There are many methods for manufacturing SMOBC plates. There are standard pattern electroplating subtraction method to remove lead-tin SMOBC process; tin plating or immersion tin instead of electroplating lead-tin subtractive pattern plating SMOBC process; plugging or masking hole method SMOBC process Addition method SMOBC process, etc. The following mainly introduces the SMOBC process and the plugging method SMOBC process flow of the lead plating tin after the pattern plating method.
The SMOBC process for replating lead-tin by pattern plating is similar to the pattern plating process. Change only after etching.
Double-sided copper clad plate--> according to the pattern plating process to the etching process--> lead-free tin--> check---->clean---> solder resist pattern--> plug nickel-plated gold--> Plug tape -> hot air leveling ----> cleaning ---> screen printing symbol ---> shape processing ---> cleaning and drying ---> finished product inspection --> packaging --> finished products.
The main process flow of the plugging method is as follows:
Double-sided foil-->Drilling-->Chemical copper plating-->Whole plate electroplating copper-->Break hole-->Screen printing image (positive image)-->etching-->Go to the screen printing material, To block the hole material --> cleaning --> solder mask graphics --> plug nickel plating, gold plating --> plug tape --> hot air leveling --> the following process and the same as the finished product.
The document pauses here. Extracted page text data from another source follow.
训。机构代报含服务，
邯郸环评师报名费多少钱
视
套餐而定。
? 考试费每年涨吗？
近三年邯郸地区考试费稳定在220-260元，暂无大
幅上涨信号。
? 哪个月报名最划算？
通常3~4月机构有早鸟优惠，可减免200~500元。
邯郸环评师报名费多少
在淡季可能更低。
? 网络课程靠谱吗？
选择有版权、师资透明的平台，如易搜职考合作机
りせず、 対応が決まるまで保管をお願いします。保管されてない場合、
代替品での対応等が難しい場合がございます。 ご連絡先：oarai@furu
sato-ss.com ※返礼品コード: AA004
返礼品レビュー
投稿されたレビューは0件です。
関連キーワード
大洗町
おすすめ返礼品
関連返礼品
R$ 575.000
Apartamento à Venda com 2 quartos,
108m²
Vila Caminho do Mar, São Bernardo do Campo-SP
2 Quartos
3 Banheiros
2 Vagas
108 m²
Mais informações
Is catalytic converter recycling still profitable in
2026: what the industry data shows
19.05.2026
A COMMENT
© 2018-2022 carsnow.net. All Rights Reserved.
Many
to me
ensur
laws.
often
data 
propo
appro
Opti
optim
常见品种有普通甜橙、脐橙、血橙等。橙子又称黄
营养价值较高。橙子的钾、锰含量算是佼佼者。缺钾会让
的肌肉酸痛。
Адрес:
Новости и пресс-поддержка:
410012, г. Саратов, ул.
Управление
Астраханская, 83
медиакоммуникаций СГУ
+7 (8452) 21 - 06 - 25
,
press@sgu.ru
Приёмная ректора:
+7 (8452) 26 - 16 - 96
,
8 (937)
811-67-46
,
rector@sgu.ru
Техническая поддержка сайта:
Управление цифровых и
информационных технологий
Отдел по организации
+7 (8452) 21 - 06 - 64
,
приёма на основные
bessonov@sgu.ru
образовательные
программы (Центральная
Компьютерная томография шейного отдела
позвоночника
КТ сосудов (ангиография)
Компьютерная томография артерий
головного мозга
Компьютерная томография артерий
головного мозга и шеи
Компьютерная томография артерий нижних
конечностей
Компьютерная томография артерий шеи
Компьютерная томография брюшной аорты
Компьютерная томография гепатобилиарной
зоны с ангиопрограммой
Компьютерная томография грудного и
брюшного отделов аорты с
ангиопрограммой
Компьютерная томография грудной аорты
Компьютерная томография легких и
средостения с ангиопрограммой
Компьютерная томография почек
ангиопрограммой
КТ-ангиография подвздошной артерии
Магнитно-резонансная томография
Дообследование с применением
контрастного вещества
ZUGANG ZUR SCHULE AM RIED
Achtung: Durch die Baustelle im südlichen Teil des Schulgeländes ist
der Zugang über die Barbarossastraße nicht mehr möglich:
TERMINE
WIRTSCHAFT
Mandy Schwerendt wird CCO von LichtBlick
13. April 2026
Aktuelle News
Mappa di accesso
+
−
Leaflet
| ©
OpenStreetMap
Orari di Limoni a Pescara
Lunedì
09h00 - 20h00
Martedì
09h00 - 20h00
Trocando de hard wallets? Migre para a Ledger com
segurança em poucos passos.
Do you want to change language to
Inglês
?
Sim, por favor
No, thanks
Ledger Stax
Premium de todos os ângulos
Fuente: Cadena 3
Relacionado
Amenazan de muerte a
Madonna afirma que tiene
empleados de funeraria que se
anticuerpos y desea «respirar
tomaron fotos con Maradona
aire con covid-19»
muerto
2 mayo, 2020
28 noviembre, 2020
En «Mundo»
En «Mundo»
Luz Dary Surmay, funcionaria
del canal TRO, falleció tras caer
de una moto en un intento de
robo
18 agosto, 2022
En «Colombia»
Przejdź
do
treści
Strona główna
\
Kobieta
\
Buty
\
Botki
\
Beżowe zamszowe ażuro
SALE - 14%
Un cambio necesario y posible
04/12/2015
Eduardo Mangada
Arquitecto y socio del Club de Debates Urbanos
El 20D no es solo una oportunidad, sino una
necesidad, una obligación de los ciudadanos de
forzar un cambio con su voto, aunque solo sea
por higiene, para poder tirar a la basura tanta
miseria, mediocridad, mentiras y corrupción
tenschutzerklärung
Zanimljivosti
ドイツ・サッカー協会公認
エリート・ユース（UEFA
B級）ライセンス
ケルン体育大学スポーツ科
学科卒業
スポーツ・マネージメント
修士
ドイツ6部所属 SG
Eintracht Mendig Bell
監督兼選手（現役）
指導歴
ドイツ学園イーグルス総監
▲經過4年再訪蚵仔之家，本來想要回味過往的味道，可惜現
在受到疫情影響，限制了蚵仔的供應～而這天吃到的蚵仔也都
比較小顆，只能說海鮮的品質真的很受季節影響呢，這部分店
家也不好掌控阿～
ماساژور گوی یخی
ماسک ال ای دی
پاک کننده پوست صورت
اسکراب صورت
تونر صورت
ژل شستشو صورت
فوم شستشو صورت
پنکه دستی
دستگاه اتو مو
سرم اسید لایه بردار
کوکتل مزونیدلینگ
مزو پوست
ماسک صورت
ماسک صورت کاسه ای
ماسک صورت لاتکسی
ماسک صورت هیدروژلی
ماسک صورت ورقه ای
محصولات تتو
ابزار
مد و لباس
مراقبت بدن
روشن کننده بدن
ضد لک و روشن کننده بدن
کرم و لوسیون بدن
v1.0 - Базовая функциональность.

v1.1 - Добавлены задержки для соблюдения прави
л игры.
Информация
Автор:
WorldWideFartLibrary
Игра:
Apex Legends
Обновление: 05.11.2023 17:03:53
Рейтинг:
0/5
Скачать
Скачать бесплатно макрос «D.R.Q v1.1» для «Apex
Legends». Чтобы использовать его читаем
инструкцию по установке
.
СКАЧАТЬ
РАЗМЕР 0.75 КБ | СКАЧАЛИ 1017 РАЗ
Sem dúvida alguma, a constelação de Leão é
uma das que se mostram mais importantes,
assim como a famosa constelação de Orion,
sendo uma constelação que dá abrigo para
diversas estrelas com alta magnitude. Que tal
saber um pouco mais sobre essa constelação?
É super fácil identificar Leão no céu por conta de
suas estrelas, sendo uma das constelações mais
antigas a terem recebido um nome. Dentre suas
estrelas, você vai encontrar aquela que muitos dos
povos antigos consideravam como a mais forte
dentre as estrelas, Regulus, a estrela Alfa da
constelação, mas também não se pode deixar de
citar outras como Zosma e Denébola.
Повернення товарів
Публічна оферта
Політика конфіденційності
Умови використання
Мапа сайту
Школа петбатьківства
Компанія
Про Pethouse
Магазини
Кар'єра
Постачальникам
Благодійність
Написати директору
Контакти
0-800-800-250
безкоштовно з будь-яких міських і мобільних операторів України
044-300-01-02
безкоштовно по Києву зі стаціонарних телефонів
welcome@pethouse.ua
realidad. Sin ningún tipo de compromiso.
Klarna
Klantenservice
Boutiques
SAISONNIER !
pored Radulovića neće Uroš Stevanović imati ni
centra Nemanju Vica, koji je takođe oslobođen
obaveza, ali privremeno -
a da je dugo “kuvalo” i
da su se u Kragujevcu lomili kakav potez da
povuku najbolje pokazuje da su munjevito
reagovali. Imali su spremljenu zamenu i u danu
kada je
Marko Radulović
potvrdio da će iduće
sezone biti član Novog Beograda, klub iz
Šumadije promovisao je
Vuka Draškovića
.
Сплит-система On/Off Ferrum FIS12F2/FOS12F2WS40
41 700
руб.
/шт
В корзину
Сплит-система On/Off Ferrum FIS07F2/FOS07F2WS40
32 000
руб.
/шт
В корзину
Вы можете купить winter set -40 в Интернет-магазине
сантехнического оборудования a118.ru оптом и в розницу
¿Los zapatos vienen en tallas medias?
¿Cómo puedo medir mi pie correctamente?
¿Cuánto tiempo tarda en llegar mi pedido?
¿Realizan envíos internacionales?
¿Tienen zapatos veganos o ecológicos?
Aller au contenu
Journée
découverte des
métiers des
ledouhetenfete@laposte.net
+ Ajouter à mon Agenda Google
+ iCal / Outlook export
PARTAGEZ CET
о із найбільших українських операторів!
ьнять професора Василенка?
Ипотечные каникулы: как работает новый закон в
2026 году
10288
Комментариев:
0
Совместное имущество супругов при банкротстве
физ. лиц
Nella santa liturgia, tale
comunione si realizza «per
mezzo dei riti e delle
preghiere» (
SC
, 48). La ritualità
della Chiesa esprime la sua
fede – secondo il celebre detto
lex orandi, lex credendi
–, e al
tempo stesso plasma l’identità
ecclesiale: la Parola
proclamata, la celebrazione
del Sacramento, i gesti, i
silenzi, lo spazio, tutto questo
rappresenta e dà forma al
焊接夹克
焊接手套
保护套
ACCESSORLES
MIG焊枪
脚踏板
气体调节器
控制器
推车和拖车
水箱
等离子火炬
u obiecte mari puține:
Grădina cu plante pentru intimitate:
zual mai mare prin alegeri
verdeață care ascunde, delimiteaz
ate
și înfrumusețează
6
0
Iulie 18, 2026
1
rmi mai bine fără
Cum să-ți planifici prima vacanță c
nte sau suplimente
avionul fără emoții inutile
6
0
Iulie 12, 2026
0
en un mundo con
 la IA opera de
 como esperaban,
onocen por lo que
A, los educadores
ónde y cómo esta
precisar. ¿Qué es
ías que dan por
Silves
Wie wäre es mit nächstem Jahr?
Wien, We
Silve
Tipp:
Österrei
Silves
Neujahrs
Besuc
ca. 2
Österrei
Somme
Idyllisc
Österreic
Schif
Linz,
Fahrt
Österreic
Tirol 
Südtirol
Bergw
The process steps of this process are relatively simple, and the key is to block the holes and clean the plugged ink.
In the hole-blocking process, if the plugging ink plugging and screen printing imaging are not used, a special masking type dry film is used to cover the holes, and then exposed to form a positive image, which is a masking hole process. Compared with the plugging method, there is no longer a problem of cleaning the ink in the hole, but there is a high requirement for masking the dry film.
The basis of the SMOBC process is to first produce a bare copper hole metallized double panel and then apply a hot air leveling process.